Problem => Look through the data below. Collect every line where the word "mysql" occurs.

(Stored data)
-- Opening Marker --
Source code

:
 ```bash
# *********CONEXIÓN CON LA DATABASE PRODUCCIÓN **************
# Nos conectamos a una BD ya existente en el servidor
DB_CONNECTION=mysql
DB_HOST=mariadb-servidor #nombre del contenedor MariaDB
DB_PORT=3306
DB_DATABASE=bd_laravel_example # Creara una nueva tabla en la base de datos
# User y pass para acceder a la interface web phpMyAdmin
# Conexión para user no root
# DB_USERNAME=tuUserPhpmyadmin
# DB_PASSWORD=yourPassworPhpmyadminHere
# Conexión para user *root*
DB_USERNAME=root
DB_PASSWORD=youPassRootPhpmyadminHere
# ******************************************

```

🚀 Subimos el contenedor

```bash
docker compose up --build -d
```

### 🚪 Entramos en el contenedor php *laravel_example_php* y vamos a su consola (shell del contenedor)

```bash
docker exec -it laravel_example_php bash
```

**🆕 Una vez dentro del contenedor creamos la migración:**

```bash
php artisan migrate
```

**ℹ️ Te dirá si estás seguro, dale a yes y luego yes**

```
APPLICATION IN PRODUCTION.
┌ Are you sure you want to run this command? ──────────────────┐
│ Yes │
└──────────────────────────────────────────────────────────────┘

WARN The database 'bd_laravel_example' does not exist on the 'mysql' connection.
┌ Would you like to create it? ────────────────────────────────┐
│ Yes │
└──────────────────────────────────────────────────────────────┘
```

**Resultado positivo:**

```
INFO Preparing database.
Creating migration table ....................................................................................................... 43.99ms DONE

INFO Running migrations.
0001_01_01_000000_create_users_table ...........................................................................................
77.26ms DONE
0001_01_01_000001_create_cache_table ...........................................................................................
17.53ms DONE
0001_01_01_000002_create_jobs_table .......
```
-- Closing Marker --
Response =>
DB_CONNECTION=mysql
WARN The database 'bd_laravel_example' does not exist on the 'mysql' connection.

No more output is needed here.